▶ _Stored items_
+++
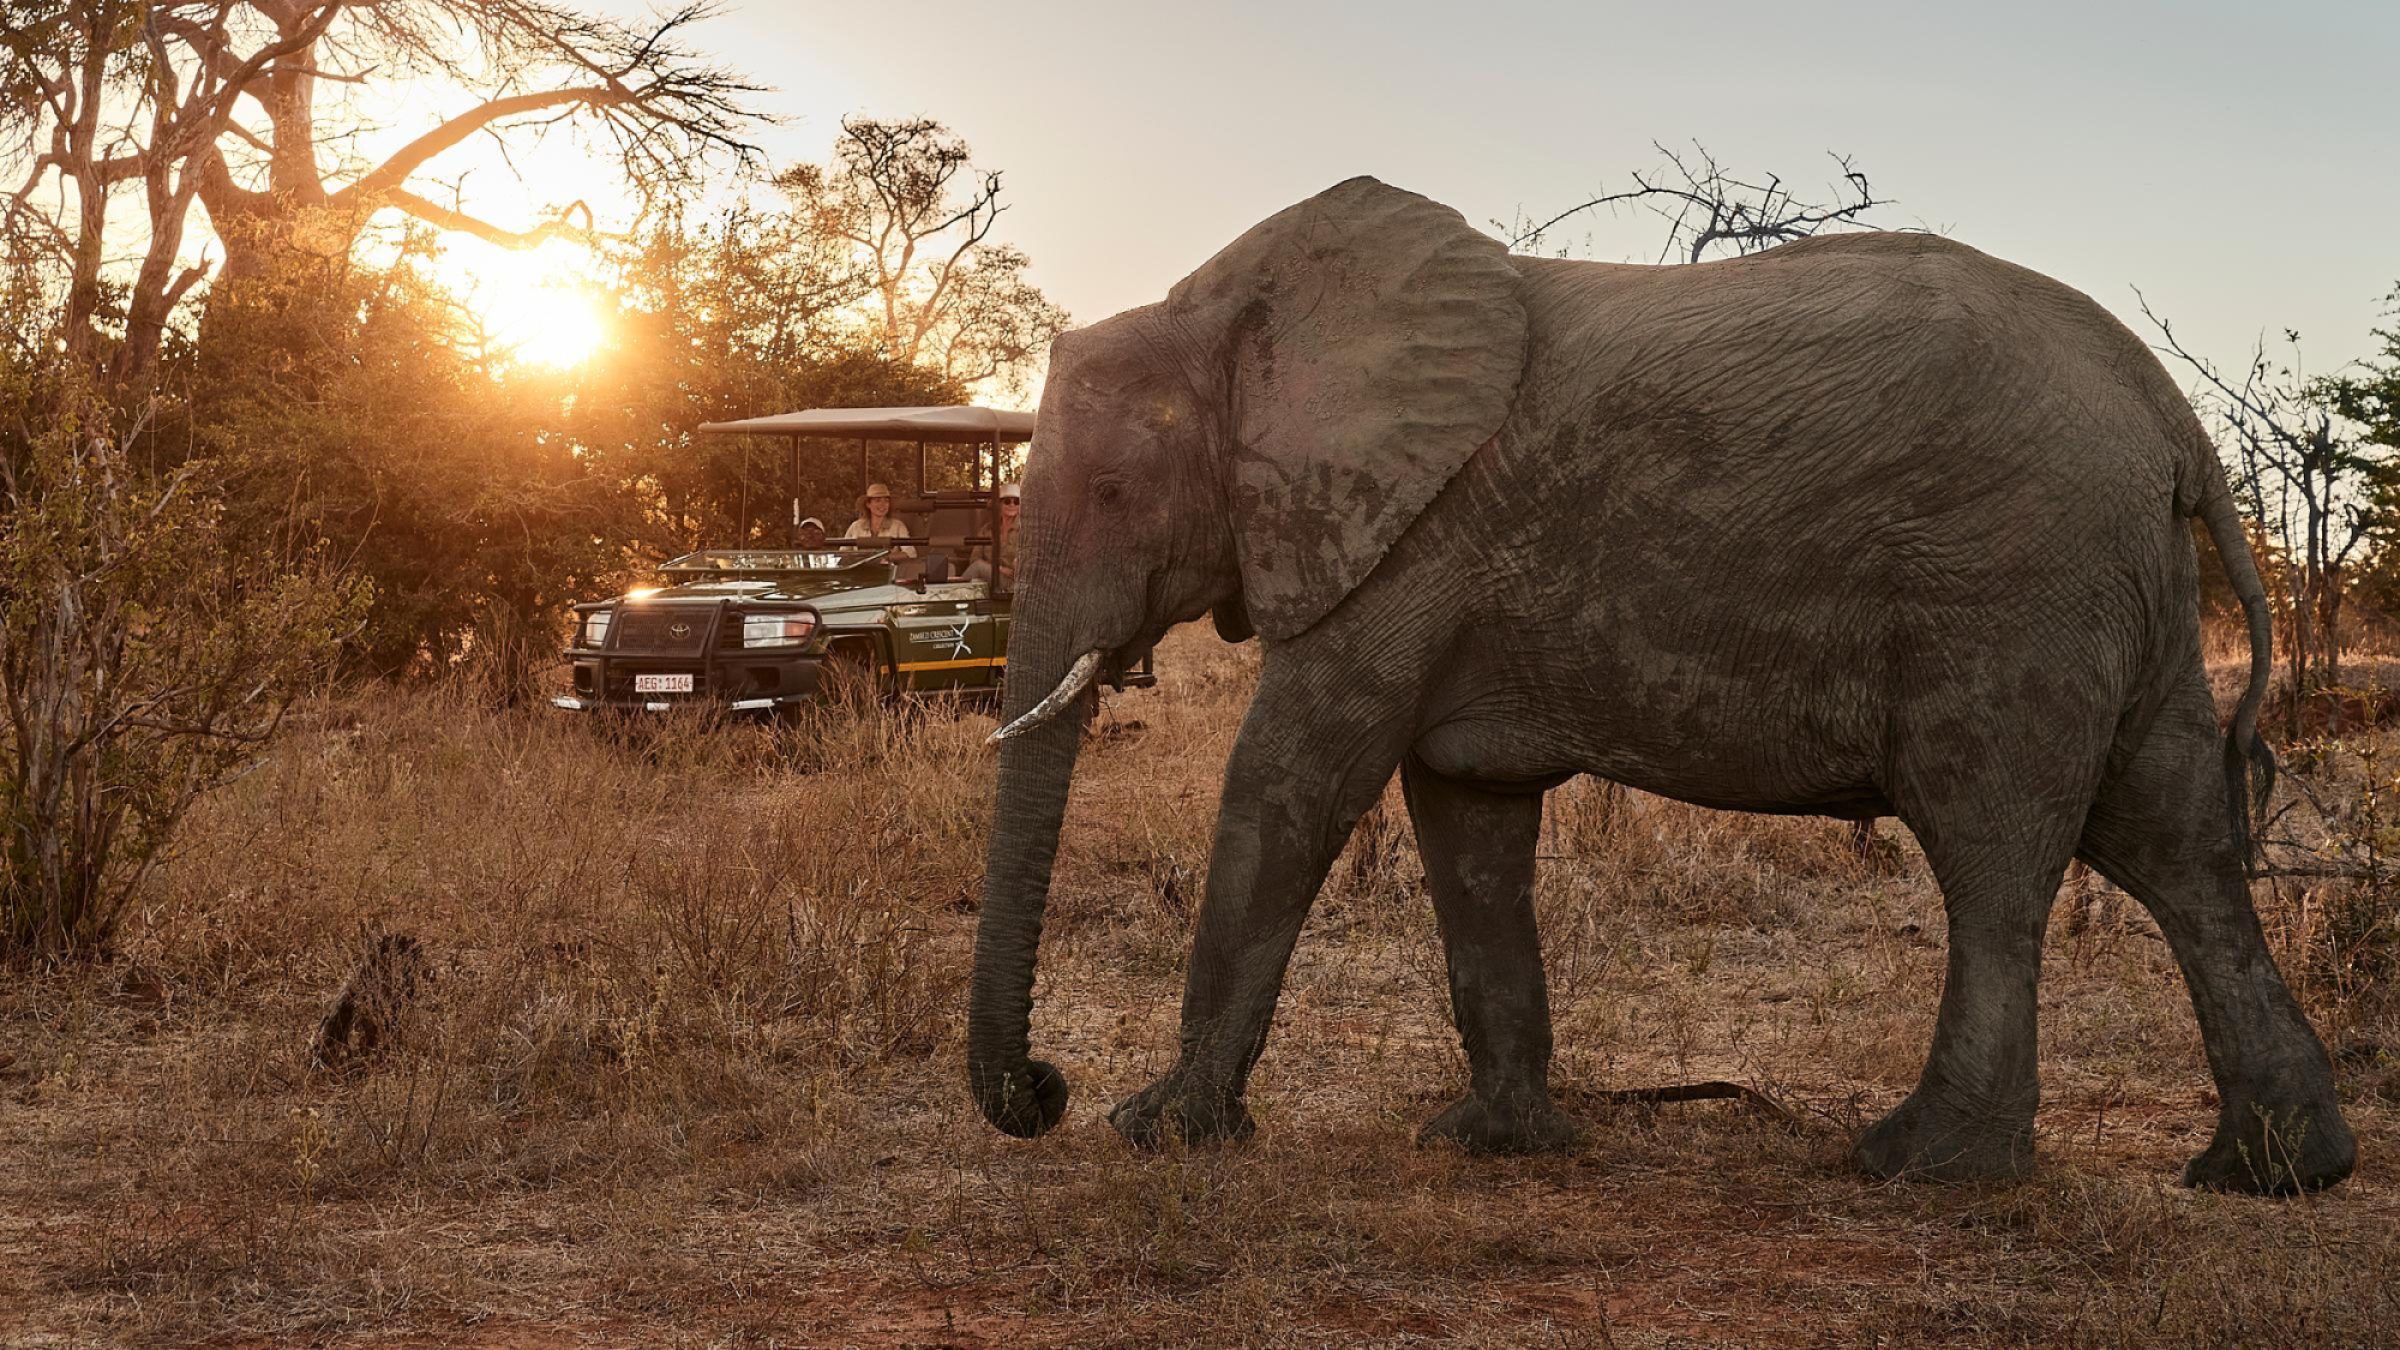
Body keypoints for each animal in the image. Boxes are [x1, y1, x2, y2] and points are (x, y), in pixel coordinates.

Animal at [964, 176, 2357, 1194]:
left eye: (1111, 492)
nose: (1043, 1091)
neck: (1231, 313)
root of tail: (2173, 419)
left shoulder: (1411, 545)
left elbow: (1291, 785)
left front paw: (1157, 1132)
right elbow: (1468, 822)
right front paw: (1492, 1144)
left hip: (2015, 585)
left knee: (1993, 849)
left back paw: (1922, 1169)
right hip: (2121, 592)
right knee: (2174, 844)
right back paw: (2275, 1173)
+++
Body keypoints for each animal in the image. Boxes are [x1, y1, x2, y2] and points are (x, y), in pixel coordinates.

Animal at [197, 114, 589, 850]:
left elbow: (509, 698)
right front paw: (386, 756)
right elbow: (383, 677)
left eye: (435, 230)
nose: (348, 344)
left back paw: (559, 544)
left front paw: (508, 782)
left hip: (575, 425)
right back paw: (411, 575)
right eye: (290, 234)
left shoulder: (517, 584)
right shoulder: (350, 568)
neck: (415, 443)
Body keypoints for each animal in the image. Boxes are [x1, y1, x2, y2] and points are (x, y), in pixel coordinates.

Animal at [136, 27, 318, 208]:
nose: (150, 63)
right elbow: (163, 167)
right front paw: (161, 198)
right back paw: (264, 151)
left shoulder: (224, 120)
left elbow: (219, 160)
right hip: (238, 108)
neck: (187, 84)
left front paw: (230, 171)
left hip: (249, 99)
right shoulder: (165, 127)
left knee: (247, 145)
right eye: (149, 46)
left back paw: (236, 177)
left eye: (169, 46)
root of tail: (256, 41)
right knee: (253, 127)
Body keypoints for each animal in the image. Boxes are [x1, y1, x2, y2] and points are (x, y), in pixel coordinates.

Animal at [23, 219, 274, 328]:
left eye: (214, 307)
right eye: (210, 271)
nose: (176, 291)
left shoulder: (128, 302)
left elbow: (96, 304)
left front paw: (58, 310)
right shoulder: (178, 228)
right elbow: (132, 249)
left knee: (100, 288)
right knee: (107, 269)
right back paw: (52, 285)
+++
▶ _WHAT YOU ARE ASKED TO DO_
Reproduce only the lines above spanning from the line containing "right elbow: (383, 677)" through the line containing "left shoulder: (128, 302)", word for word.

▶ _SOLUTION TO THIS EXERCISE_
right elbow: (383, 677)
left eye: (435, 230)
nose: (348, 344)
left back paw: (559, 544)
left front paw: (508, 782)
left hip: (575, 425)
right back paw: (411, 575)
right eye: (290, 234)
left shoulder: (517, 584)
right shoulder: (350, 568)
neck: (415, 443)
Body keypoints for each animal in the image. Boxes are [x1, y1, x2, y2] and points are (x, y), in pixel coordinates.

Animal at [136, 27, 318, 208]:
nose: (150, 63)
right elbow: (163, 167)
right front paw: (161, 198)
right back paw: (264, 151)
left shoulder: (224, 120)
left elbow: (219, 160)
right hip: (238, 108)
neck: (187, 84)
left front paw: (230, 171)
left hip: (249, 99)
right shoulder: (165, 127)
left knee: (247, 145)
right eye: (149, 46)
left back paw: (236, 177)
left eye: (169, 46)
root of tail: (256, 41)
right knee: (253, 127)
Body keypoints for each animal in the image. Boxes are [x1, y1, x2, y2] and points are (x, y), in pixel coordinates.

Animal at [23, 219, 274, 328]:
left eye: (214, 307)
right eye: (210, 271)
nose: (176, 291)
left shoulder: (128, 302)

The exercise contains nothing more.